URL Encoding: What Gets Percent-Encoded and Why

A URL can only safely contain a limited set of characters. Everything else — spaces, accented letters, &, ?, #, and friends — has to be percent-encoded: replaced with a % followed by the byte's two-digit hex value. Get the rules wrong and your query parameters silently break, your & splits a value into two, or a + turns into a space where you didn't want one.

What percent-encoding actually does

Each unsafe character is converted to its UTF-8 bytes, and each byte becomes %XX in hexadecimal:

space  → %20
&      → %26
=      → %3D
?      → %3F
#      → %23
é      → %C3%A9   (two bytes in UTF-8)

That last one matters: non-ASCII characters can become multiple %XX pairs, because they're more than one byte in UTF-8. é isn't %E9 — it's %C3%A9.

Reserved vs unreserved characters

The URL spec (RFC 3986) splits characters into groups:

Unreserved — A–Z a–z 0–9 - _ . ~. These are always safe and never need encoding.
Reserved — characters with structural meaning in a URL: : / ? # [ ] @ ! $ & ' ( ) * + , ; =. These are fine when they're doing their job (the / between path segments, the ? before the query) but must be encoded when they appear inside a value.

The whole trick to URL encoding is that last point. A & between two query parameters is structure. A & inside a parameter's value (say, a company name "Tom & Jerry") must become %26, or the parser will think a new parameter started.

?company=Tom %26 Jerry      ✓ value is "Tom & Jerry"
?company=Tom & Jerry        ✗ parsed as company="Tom ", then a stray "Jerry"

Why spaces are sometimes %20 and sometimes +

This confuses everyone. There are two encoding contexts:

In the path and most of a URL, a space is %20.
In a query string using application/x-www-form-urlencoded (the classic HTML form format), a space is +, and a literal + must be encoded as %2B.

So %20 and + can both mean "space," depending on where you are. If you build a query string by hand and your spaces come out as +, that's why — and it's correct for form-encoded data. The flip side: a real + (like in a phone number +1...) must be %2B, or it'll be read as a space.

The encodeURI vs encodeURIComponent trap

JavaScript gives you two functions, and picking the wrong one is the most common URL bug:

encodeURIComponent encodes a single value — it escapes & = ? / and the rest. Use this for each query parameter value or path segment.
encodeURI encodes a whole URL — it deliberately leaves & = ? / : alone because they're structural.

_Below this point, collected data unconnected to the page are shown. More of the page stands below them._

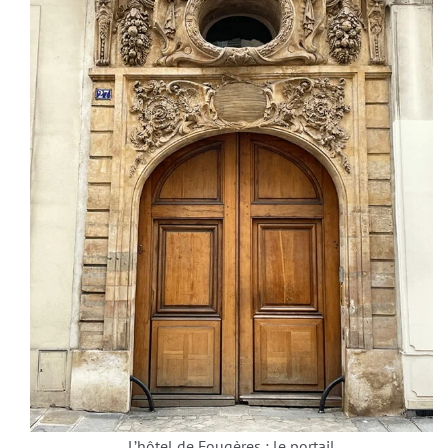
L’hôtel de Fougères : le portail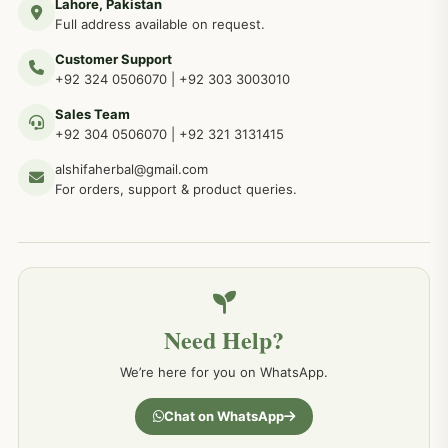
Lahore, Pakistan
مردوں کے خاص امراض کے بے شمار دیسی نسخے
267
Full address available on request.
Customer Support
عضو خاص کےلئے طلاء، مالش دیسی علاج
+92 324 0506070
|
+92 303 3003010
263
Sales Team
+92 304 0506070
|
+92 321 3131415
جلد کے امراض کےلئے مختلف دیسی نسخہ جات
238
alshifaherbal@gmail.com
For orders, support & product queries.
جگر کے امراض کےلئے مختلف دیسی نسخہ جات
236
خون کے امراض کےلئے مختلف دیسی نسخہ جات
226
Need Help?
کمر درد کا جڑی بو ٹیوں سے علاج اور نسخہ جات
198
We’re here for you on WhatsApp.
جسمانی کمزوری کا علاج اور نسخہ جات
193
Chat on WhatsApp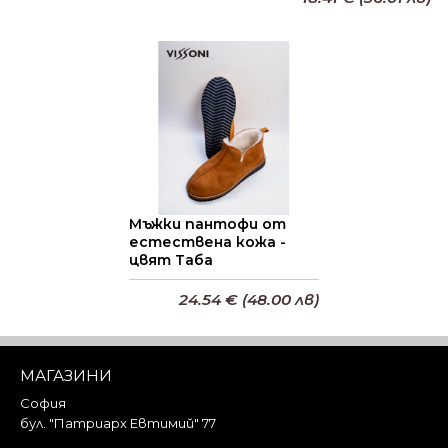
Добави в кошницата
Добави в кошницата
Мъжки пантофи от
естествена кожа -
цвят Таба
24.54 € (48.00 лв)
Добави в кошницата
МАГАЗИНИ
София
бул. "Патриарх Евтимий" 77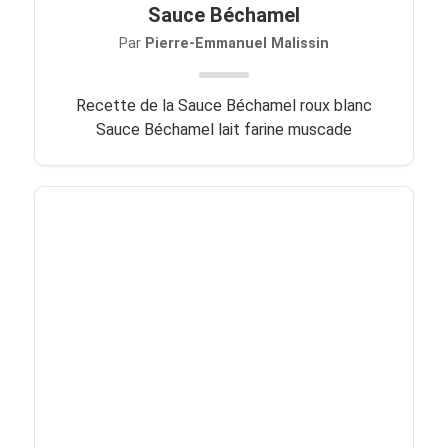
Sauce Béchamel
Par
Pierre-Emmanuel Malissin
Recette de la Sauce Béchamel roux blanc
Sauce Béchamel lait farine muscade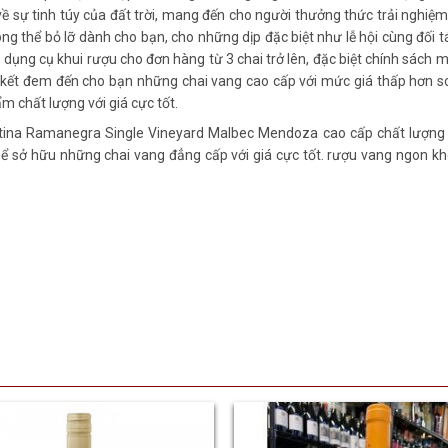
n về sự tinh túy của đất trời, mang đến cho người thưởng thức trải ngh
 thể bỏ lỡ dành cho bạn, cho những dịp đặc biệt như lễ hội cùng đối t
dụng cụ khui rượu cho đơn hàng từ 3 chai trở lên, đặc biệt chính sách m
 kết đem đến cho bạn những chai vang cao cấp với mức giá thấp hơn so
m chất lượng với giá cực tốt.
tina Ramanegra Single Vineyard Malbec Mendoza cao cấp chất lượng n
hể sở hữu những chai vang đẳng cấp với giá cực tốt. rượu vang ngon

encodeURIComponent("a&b=c");  // "a%26b%3Dc"   ← right for a value
encodeURI("a&b=c");           // "a&b=c"        ← leaves & = alone

Rule of thumb: if you're assembling a parameter value, you almost always want encodeURIComponent. Reach for encodeURI only when you have a complete URL you want to make safe without breaking its structure.

Decoding and double-encoding

Decoding reverses the process: %26 → &. Watch for double-encoding — if a % itself got encoded to %25, then %2520 is really an encoded %20, which decodes to the literal text "%20", not a space. When a value comes back looking like %2520 or Tom%2520Jerry, something encoded it twice.

For a one-off — inspecting a messy redirect URL, decoding a parameter from a log, or encoding a value to drop into a query string — paste it into the URL encoder/decoder. It runs locally in your browser and handles the %XX math for you.

Takeaways

Unreserved characters (A–Z a–z 0–9 - _ . ~) never need encoding; reserved characters need it inside values.
Non-ASCII becomes multiple %XX bytes via UTF-8.
Space is %20 in paths, + in form-encoded query strings; a literal + is %2B.
Use encodeURIComponent for values, encodeURI for whole URLs.
If you see %25 showing up unexpectedly, suspect double-encoding.